Construction got back on track in 2010 and investors got the opportunity to ask questions about progress and learn about the challenges throughout. Cameco even organized an investor/media event which opened up the underground workings to a tour (an uncommon, increased level of visibility which helped cement Cameco’s road to recovery).
And when the first truckload of ore finally left the mine for the McClean Lake mill in March 2014, Cameco had come a long way to repair its reputation. Over the past few years Rachelle noted that operational issues have gone from being among the top three weakness in investors’ eyes to near the bottom of the list of concerns. Production is now going strong and the mine is aiming to ramp up to full production in 2017.

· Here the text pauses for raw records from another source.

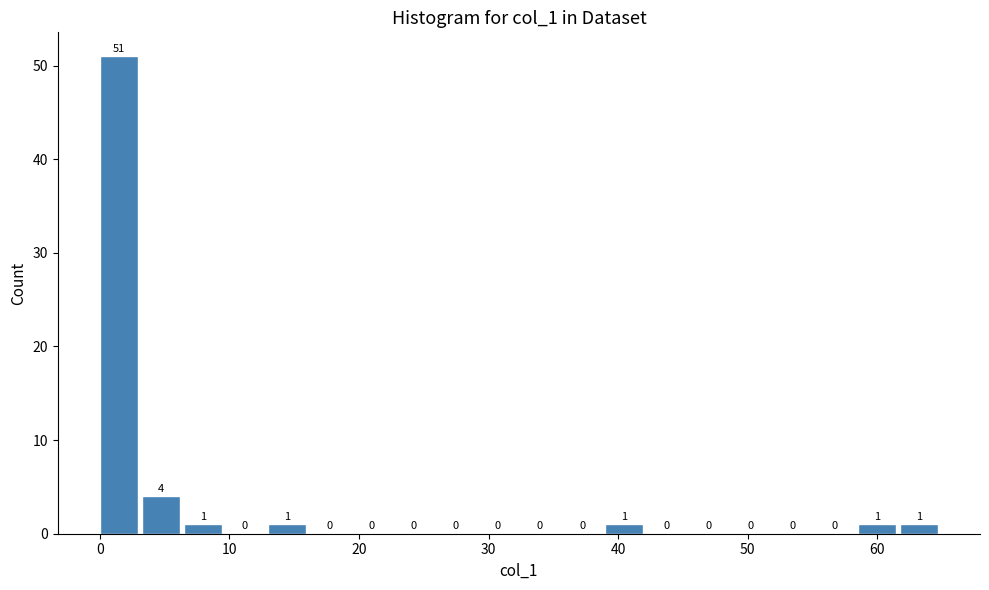

Read against the x-axis, roughly where is the centre of the tallest bar?

1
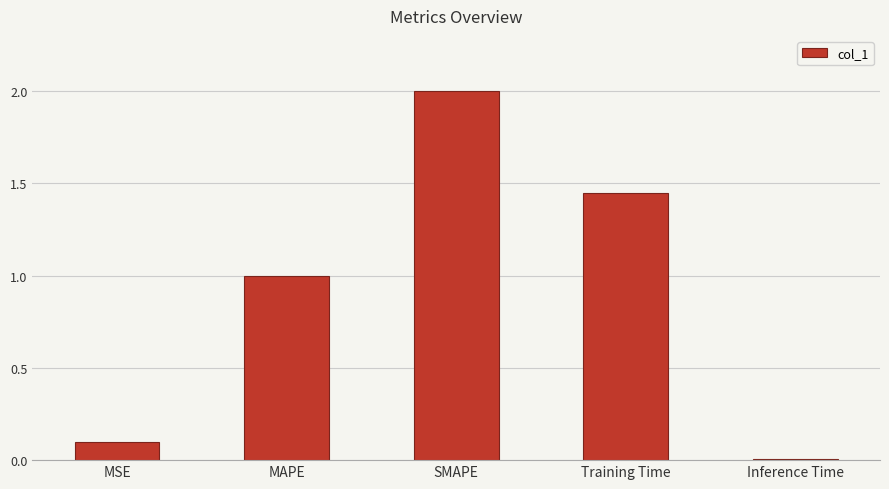

What is the change in value from MSE to Training Time?

+1.4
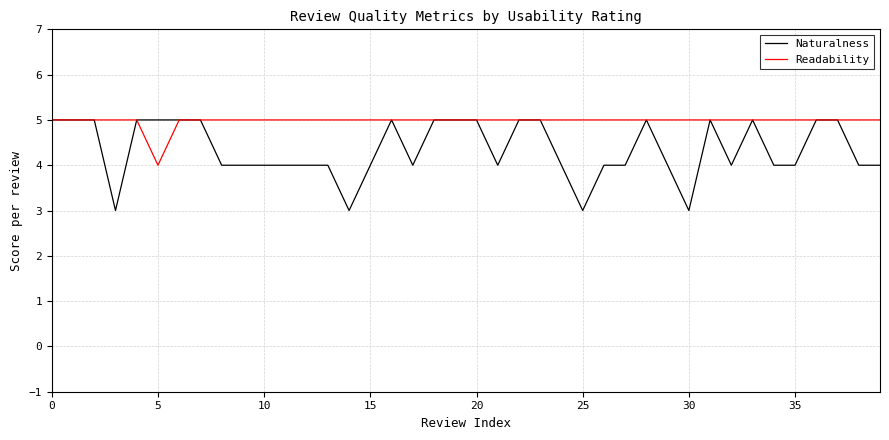

What is the sum of all Readability values?

199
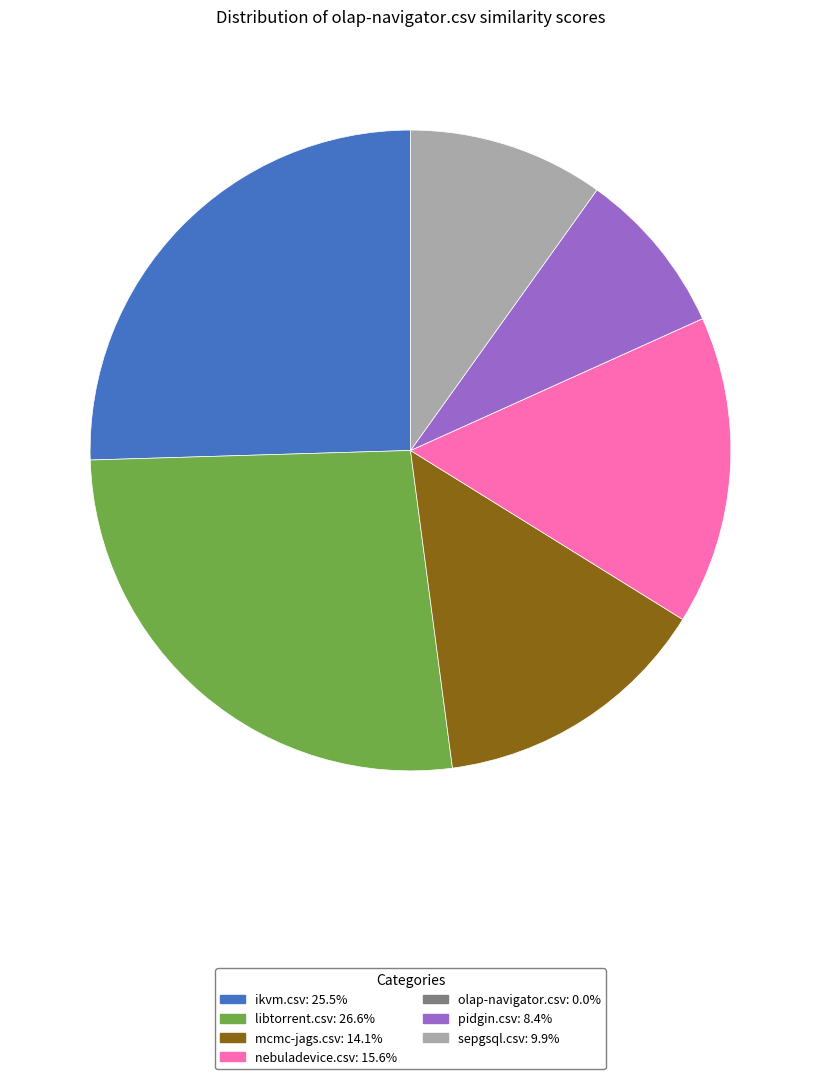

Which category has the biggest portion of the pie?

libtorrent.csv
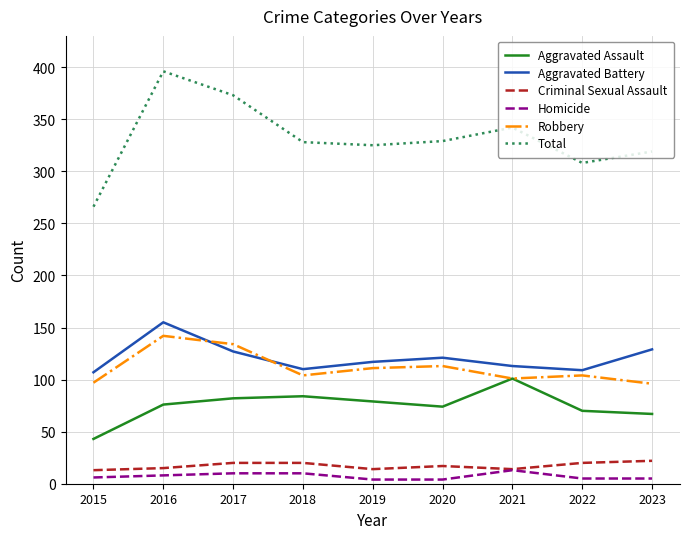

What is the total value across all series at 2022?

616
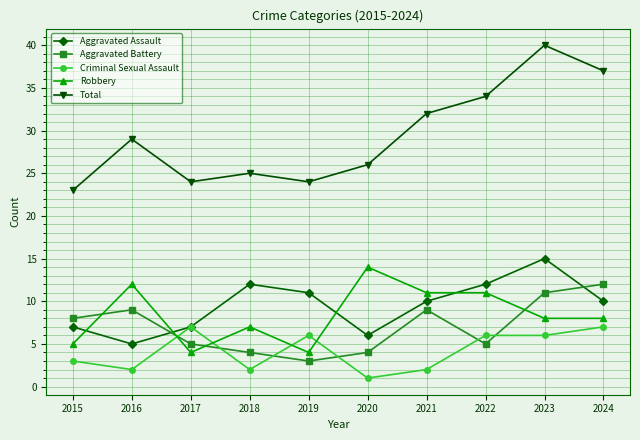

Is it true that Total equals 52 at 2023?

False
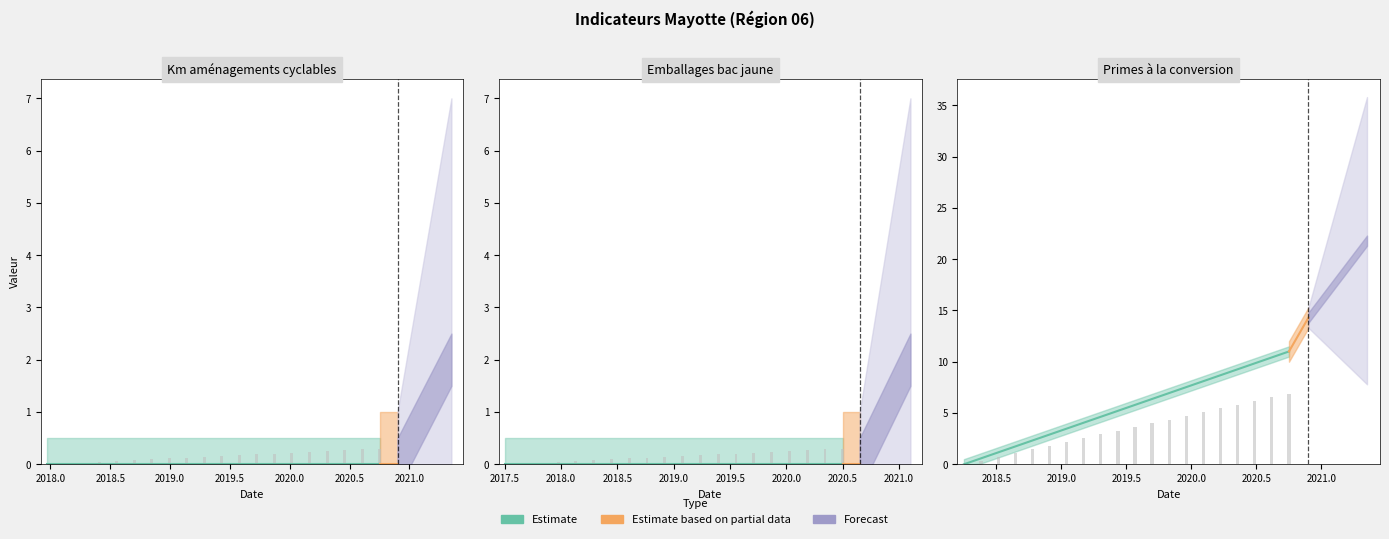

Reading left to right, what are all the values shown in this chart?

valeur_actuelle: 0	0	11
valeur_initiale: 0	0	0
progression: 0	0	11
cible: 0	0	0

While more difficulties could arise in Cigar Lake’s incredibly tricky mining backdrop of the Athabasca Basin, Cameco is in good standing with its key stakeholders and ready to manage whatever may come.
“It’s a big deal for us, especially in the current weak market, because we have a lot of large shareholders that are willing to be patient because they do see that reliability in our operations,” said Rachelle.
“They have seen how we’ve prevailed through some very challenging situations and our commitment to full transparency and open communication has made a difference.”